Авалон смотрела на то, что осталось от их дома, и понимала, что не сможет к нему подойти: она боялась его. Боялась, что, ступив на золу своего прошлого, навсегда испачкает его своей гнилью. Она не хотела осквернять их память собой и своим горем, которое она даже не заслужила. Ведь это была именно она, кто привела смерть к собственному порогу. Да еще и не свою. Хуже всего, она понимала, что никогда не сможет попросить у них прощения. Ее родные уже слишком далеко ушли в глубь Берега, чтобы она смогла докричаться до них с этой стороны. Это осознание вонзилось в ее сердце, подобно ножу.

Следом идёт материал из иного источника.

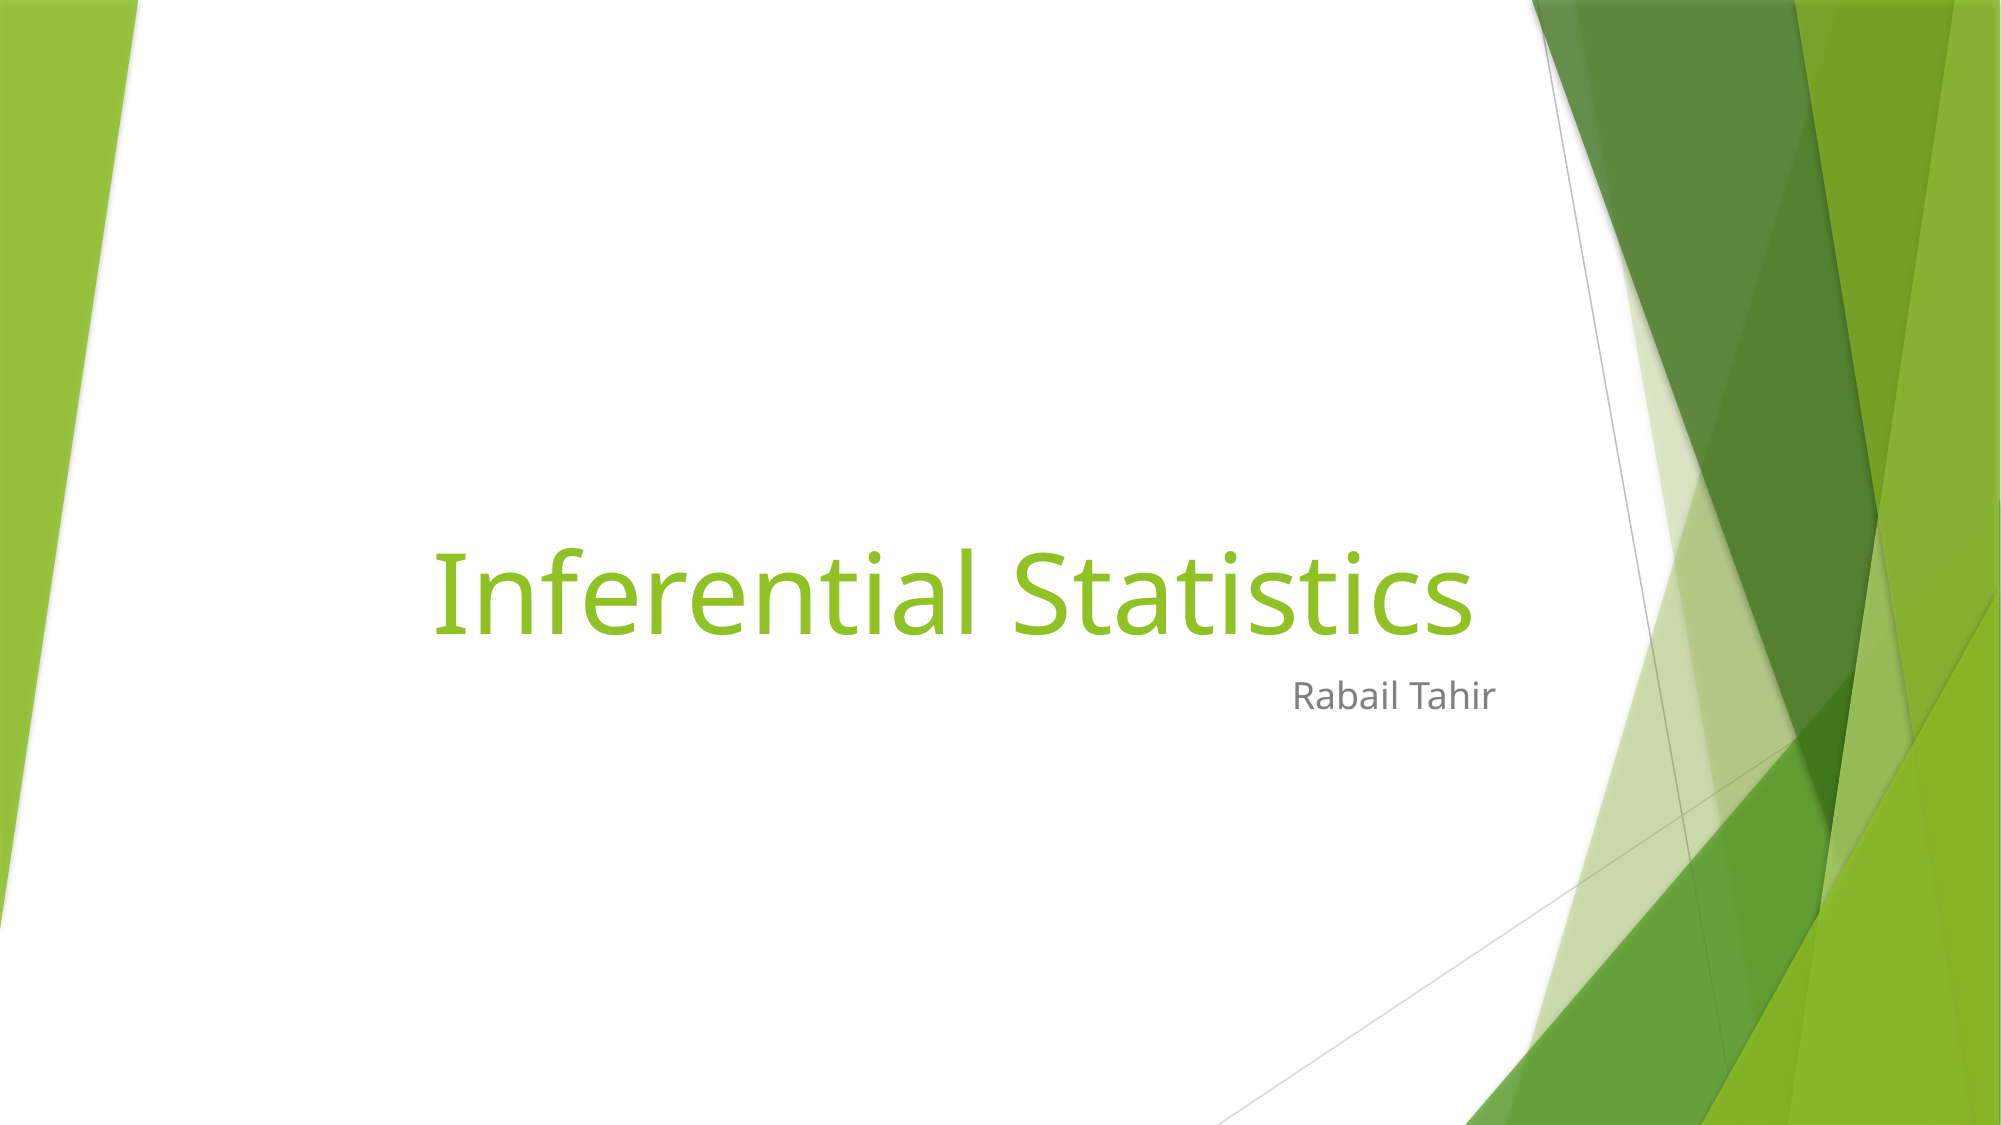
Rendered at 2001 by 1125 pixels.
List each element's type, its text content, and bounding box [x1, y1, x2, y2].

title Inferential Statistics [247, 394, 1522, 664]
subtitle Rabail Tahir [247, 664, 1522, 845]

Да и даже если бы они простили ее, себя она никогда бы не смогла перестать винить.
— Кто там воет волком?
Авалон настолько углубилась в свою печаль, что не сразу поняла, откуда доносится голос. Марта помогла ей подняться, и она, смахнув слезы со щек, оглянулась. В сумраке между двух плотных зарослей тёрна показался мужской силуэт. Опираясь на трость, он подошел и подслеповато сощурился.
— Вы кто такие? И что делаете на земле Эйгиров?
— А ты сам кто будешь? — Марта сложила крепкие руки на груди. — И чего к честным людям пристал? Иди куда шел.
— Я здесь живу! — возмутился старик и потряс тростью. — Шли б вы отсюда!
Авалон не сразу узнала сильно истощавшего синьора Леандро, но, вслушавшись в его некогда зычный голос, ощутила внутри тепло. Старик продолжал что-то гневно бурчать, когда она подошла и обняла его. В голове сразу возникли воспоминания, как он угощал ее и свою внучку, Эстелу, собственноручно приготовленным сальморехо. Авалон больше нигде не пробовала такого же правильно приготовленного: достаточно густого, на основе томатов и чеснока, с точным добавлением соли, оливкового масла и хлеба. Синьор Леандро как-то поделился с ними, что весь секрет его сальморехо в смеси уксуса и белого вина. Всей семье он подавал суп в обычном виде, но для девочек всегда украшал его ветчиной и вареными яйцами. Мать Эстелы постоянно подшучивала над тем, что отец обходится с девочками, как с придворными дамами. Синьор Леандро же всегда невозмутимо повторял, что готовит Эстелу к роли фрейлины. Он был уверен, что она пройдет ритуал и сможет попасть в королевский эскорт. К сожалению, Эстела ритуал не прошла и осталась в Лагуарде, тогда как Авалон все-таки уехала в Наварру. С тех пор они с ней связь не поддерживали. Авалон несколько раз писала ей, но ответа не последовало, и она решила не донимать бывшую подругу вопросами. Видимо, Авалон стала для нее напоминанием о собственном позоре.
— Авалон, ты, что ли? — спросил синьор, отстраняя ее от себя и вглядываясь в лицо. — Как же ты выросла, детка. Давно тебя не видел. Как ты?
— Все хорошо. — Чтобы не беспокоить старика, Авалон выдавила из себя сносную улыбку, в которую даже можно было поверить. — А вы как? Как Эстела?